SKF has developed new generations of deep-groove ball bearings and tapered roller bearings, designed to cut energy consumption by at least 30%. The ball bearings (shown below) are being targeted initially at motor applications and SKF estimates that if all the motors in the EU and the US were fitted with the new bearings, the savings would amount to 2,460 million kWh a year.

SKF energy-efficient bearing

The new roller bearings are aimed at heavy-duty applications, such as wind turbines, conveyors, extruders, hydraulic pumps and locomotives. SKF reckons that replacing a bearing in a typical 2MW wind turbine with the new, more efficient design, would allow it to generate an extra 2.6 million kWh a year. If all of the world’s wind turbines used the new bearings in their gearboxes, they would generate an extra 770 million kWh a year.

The energy-efficient bearings are part of a company-wide drive by SKF to promote green measures, both in terms of its products and services, and its internal operations.

SKF announced the two families of energy-efficient bearings as part its centenary celebrations last month. They represent the biggest selling types of bearing. The company now plans to expand energy-saving capabilities gradually to encompass its entire range.

SKF CEO Tom Johnstone

"Starting with the most-used bearings in the world, we are ensuring that our solution can be used in most machines in most industries around the world," SKF chief executive, Tom Johnstone (above), explained at the launch. "That way we provide the possibility of reducing the world’s energy consumption and also reducing customers’ energy costs."

The "green" ISO ball and roller bearings are the result of several years of research and development. The improved energy performance has been achieved through a combination of enhancements involving theb bearings` surface topologies, raceway profiles, and internal geometries. The bearings also incorporate special polymer cages and use low-friction greases. The reduced friction will lower operating temperatures, improve lubrication conditions, and allow the bearings to deliver the same service lives as existing ISO bearings.

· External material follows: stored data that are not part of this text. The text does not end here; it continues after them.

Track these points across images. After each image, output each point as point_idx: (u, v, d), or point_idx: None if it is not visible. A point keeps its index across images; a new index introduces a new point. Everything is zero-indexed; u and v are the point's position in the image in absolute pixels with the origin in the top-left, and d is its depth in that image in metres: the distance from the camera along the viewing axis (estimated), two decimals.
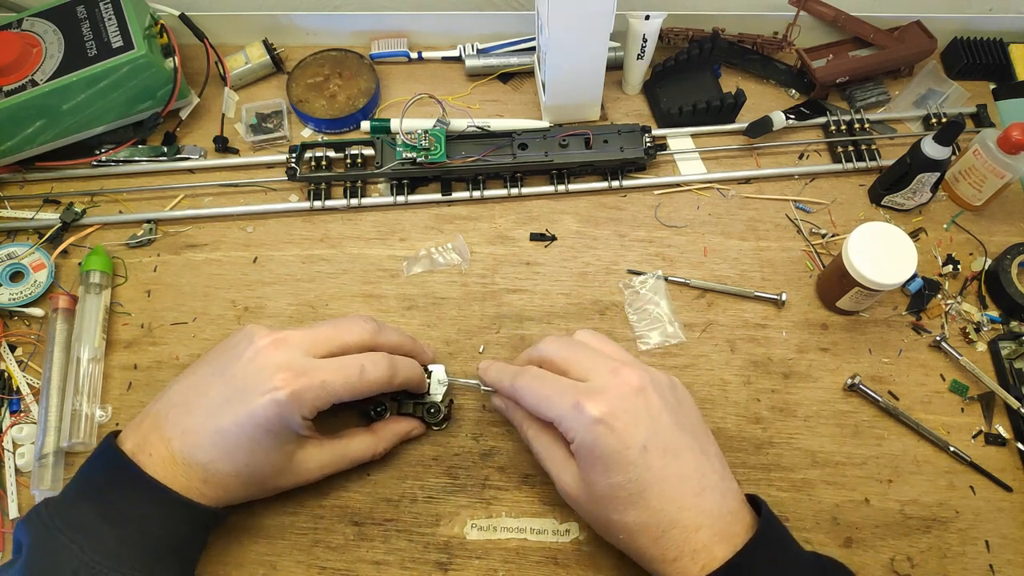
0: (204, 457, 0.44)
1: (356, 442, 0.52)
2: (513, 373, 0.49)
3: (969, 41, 0.73)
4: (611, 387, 0.44)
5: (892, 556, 0.52)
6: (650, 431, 0.43)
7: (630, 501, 0.43)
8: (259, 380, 0.44)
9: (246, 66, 0.72)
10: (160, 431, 0.45)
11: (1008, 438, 0.56)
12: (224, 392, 0.45)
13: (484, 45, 0.74)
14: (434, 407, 0.54)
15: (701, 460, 0.44)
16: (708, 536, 0.42)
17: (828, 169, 0.68)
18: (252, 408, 0.44)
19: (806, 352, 0.60)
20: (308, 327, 0.48)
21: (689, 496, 0.42)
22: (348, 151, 0.66)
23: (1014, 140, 0.58)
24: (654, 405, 0.44)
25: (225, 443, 0.44)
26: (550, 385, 0.46)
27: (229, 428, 0.44)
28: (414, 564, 0.51)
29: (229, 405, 0.44)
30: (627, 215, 0.66)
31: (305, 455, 0.48)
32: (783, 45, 0.73)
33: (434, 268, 0.63)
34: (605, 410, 0.43)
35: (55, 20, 0.64)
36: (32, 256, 0.62)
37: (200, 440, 0.44)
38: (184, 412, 0.46)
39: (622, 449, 0.42)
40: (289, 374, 0.44)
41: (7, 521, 0.53)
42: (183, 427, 0.45)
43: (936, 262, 0.64)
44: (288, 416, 0.44)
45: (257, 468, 0.46)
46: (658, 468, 0.42)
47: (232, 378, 0.45)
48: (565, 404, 0.44)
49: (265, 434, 0.44)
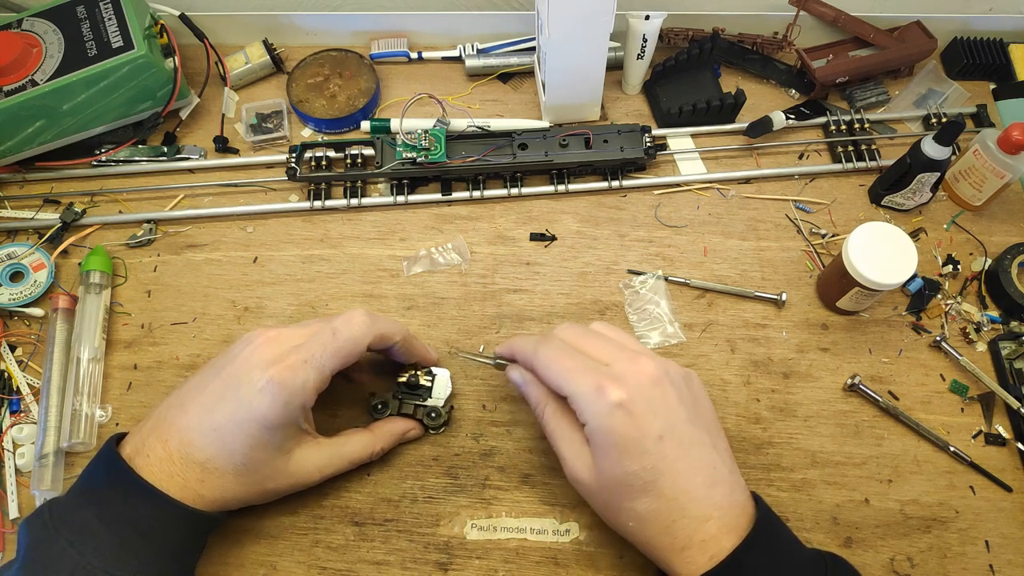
0: (201, 455, 0.44)
1: (353, 441, 0.51)
2: (536, 341, 0.48)
3: (969, 41, 0.73)
4: (630, 375, 0.44)
5: (892, 556, 0.52)
6: (667, 422, 0.43)
7: (643, 489, 0.42)
8: (252, 375, 0.45)
9: (246, 66, 0.72)
10: (159, 431, 0.45)
11: (1008, 438, 0.56)
12: (219, 390, 0.45)
13: (484, 45, 0.74)
14: (435, 411, 0.54)
15: (713, 454, 0.44)
16: (717, 527, 0.42)
17: (828, 169, 0.68)
18: (245, 402, 0.44)
19: (806, 352, 0.60)
20: (303, 323, 0.49)
21: (701, 488, 0.43)
22: (348, 151, 0.66)
23: (1014, 140, 0.58)
24: (671, 396, 0.44)
25: (222, 439, 0.44)
26: (574, 360, 0.45)
27: (225, 424, 0.44)
28: (414, 564, 0.51)
29: (224, 402, 0.45)
30: (627, 215, 0.66)
31: (302, 454, 0.48)
32: (783, 45, 0.73)
33: (434, 268, 0.63)
34: (624, 396, 0.42)
35: (55, 20, 0.64)
36: (32, 256, 0.62)
37: (196, 438, 0.44)
38: (182, 412, 0.46)
39: (639, 437, 0.42)
40: (278, 367, 0.45)
41: (7, 521, 0.53)
42: (180, 426, 0.45)
43: (936, 262, 0.64)
44: (282, 406, 0.44)
45: (254, 466, 0.46)
46: (673, 459, 0.42)
47: (228, 377, 0.46)
48: (587, 384, 0.43)
49: (261, 429, 0.44)
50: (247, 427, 0.44)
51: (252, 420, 0.44)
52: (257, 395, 0.44)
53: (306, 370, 0.45)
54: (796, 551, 0.44)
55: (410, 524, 0.53)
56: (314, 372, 0.45)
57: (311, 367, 0.45)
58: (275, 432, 0.45)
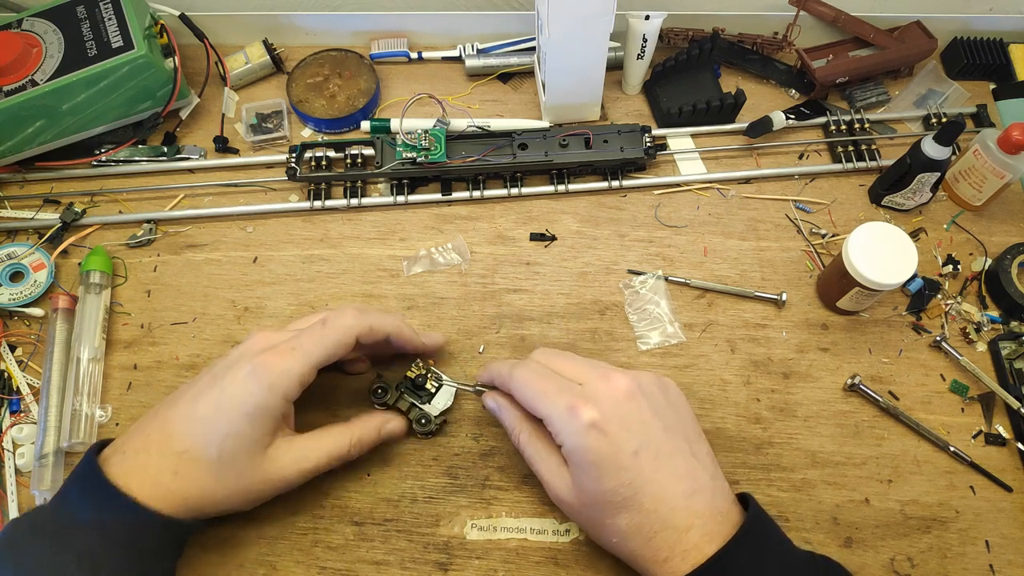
0: (179, 445, 0.44)
1: (331, 433, 0.50)
2: (512, 364, 0.49)
3: (969, 41, 0.73)
4: (603, 393, 0.44)
5: (892, 556, 0.52)
6: (641, 436, 0.43)
7: (623, 505, 0.43)
8: (239, 364, 0.45)
9: (246, 66, 0.72)
10: (143, 426, 0.46)
11: (1008, 438, 0.56)
12: (208, 381, 0.46)
13: (484, 45, 0.74)
14: (426, 418, 0.54)
15: (692, 462, 0.44)
16: (698, 536, 0.42)
17: (828, 169, 0.68)
18: (228, 389, 0.44)
19: (806, 352, 0.60)
20: (295, 320, 0.50)
21: (680, 498, 0.43)
22: (348, 151, 0.66)
23: (1014, 140, 0.58)
24: (645, 410, 0.45)
25: (203, 427, 0.44)
26: (548, 381, 0.46)
27: (206, 412, 0.44)
28: (414, 564, 0.51)
29: (210, 390, 0.45)
30: (627, 215, 0.66)
31: (278, 449, 0.47)
32: (783, 45, 0.73)
33: (434, 268, 0.63)
34: (597, 416, 0.43)
35: (55, 20, 0.64)
36: (32, 256, 0.62)
37: (178, 427, 0.45)
38: (170, 405, 0.46)
39: (615, 454, 0.43)
40: (265, 354, 0.45)
41: (7, 521, 0.53)
42: (165, 417, 0.45)
43: (936, 262, 0.64)
44: (265, 390, 0.44)
45: (229, 458, 0.44)
46: (650, 472, 0.43)
47: (218, 369, 0.46)
48: (560, 405, 0.44)
49: (240, 416, 0.44)
50: (227, 414, 0.44)
51: (233, 407, 0.44)
52: (241, 381, 0.45)
53: (293, 356, 0.46)
54: (787, 553, 0.44)
55: (410, 524, 0.53)
56: (301, 358, 0.46)
57: (299, 353, 0.46)
58: (254, 420, 0.45)
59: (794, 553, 0.44)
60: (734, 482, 0.54)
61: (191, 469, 0.44)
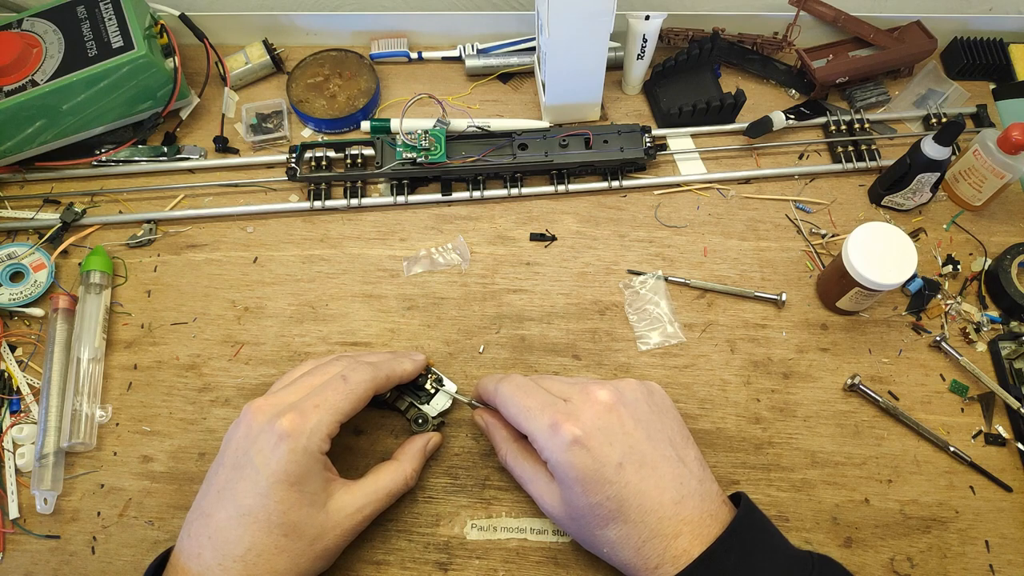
0: (239, 548, 0.42)
1: (384, 473, 0.49)
2: (498, 379, 0.50)
3: (969, 41, 0.73)
4: (584, 407, 0.45)
5: (892, 556, 0.52)
6: (624, 447, 0.43)
7: (610, 517, 0.43)
8: (259, 441, 0.43)
9: (246, 66, 0.72)
10: (186, 551, 0.43)
11: (1008, 438, 0.56)
12: (231, 476, 0.43)
13: (484, 45, 0.74)
14: (423, 418, 0.54)
15: (679, 468, 0.44)
16: (688, 542, 0.42)
17: (828, 169, 0.68)
18: (263, 469, 0.42)
19: (806, 352, 0.60)
20: (285, 384, 0.48)
21: (668, 506, 0.43)
22: (348, 151, 0.66)
23: (1014, 140, 0.58)
24: (627, 421, 0.45)
25: (254, 520, 0.42)
26: (532, 397, 0.46)
27: (252, 504, 0.42)
28: (414, 564, 0.51)
29: (241, 483, 0.43)
30: (627, 215, 0.66)
31: (338, 502, 0.46)
32: (783, 45, 0.73)
33: (434, 268, 0.63)
34: (579, 432, 0.43)
35: (55, 20, 0.64)
36: (32, 256, 0.62)
37: (228, 533, 0.42)
38: (205, 519, 0.43)
39: (599, 468, 0.43)
40: (285, 416, 0.44)
41: (7, 521, 0.53)
42: (208, 534, 0.43)
43: (936, 262, 0.64)
44: (301, 454, 0.43)
45: (296, 531, 0.43)
46: (635, 483, 0.43)
47: (234, 459, 0.44)
48: (543, 422, 0.44)
49: (287, 488, 0.42)
50: (275, 493, 0.42)
51: (276, 483, 0.42)
52: (272, 454, 0.43)
53: (318, 413, 0.44)
54: (780, 551, 0.44)
55: (410, 524, 0.53)
56: (327, 415, 0.45)
57: (322, 410, 0.45)
58: (303, 486, 0.43)
59: (786, 549, 0.44)
60: (734, 482, 0.54)
61: (263, 561, 0.42)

Although a motor’s bearings represent just 0.6% of its total energy consumption, SKF argues that over the life of the motor, the energy savings will be substantial. The new bearings are currently undergoing pilot trials with motor manufacturers before going on sale in the last quarter of this year. SKF has not yet decided on the pricing for the bearings, which could also be used in other applications such as gearboxes, compressors and fans. According to Johnstone, the pricing will depend on "the value the products bring".

SKF high efficiency roller bearing

The tapered roller bearings (shown above) will be produced initially in outer diameters from 200–600mm, targeting applications above 1MW.

Another element of SKF’s green strategy is a Web-based application designed to help manufacturers to cut their energy bills. The "Client Energy and Environment Analysis Application" establishes an "opportunity map" of potential energy savings and identifies those likely to give the greatest savings.

Two years ago SKF launched an initiative called BeyondZero, aimed at ensuring that the energy savings from its products and services exceed its own energy consumption. It also set a target of reducing its carbon dioxide emissions by 5% a year. In 2005, it achieved a 7% reduction, followed by a further 5% in 2006.

These savings are being achieved partly by applying environmental measures to SKF’s own operations. For example, at its factory in Gothenburg, Sweden, the company has cut its CO2 emissions by 60% by switching to energy-efficient pumps and motors, reducing its use of compressed air, and adopting intelligent machine controls. By applying similar measures at 13 of its global network of factories, SKF reckons it is already saving 20GWh a year.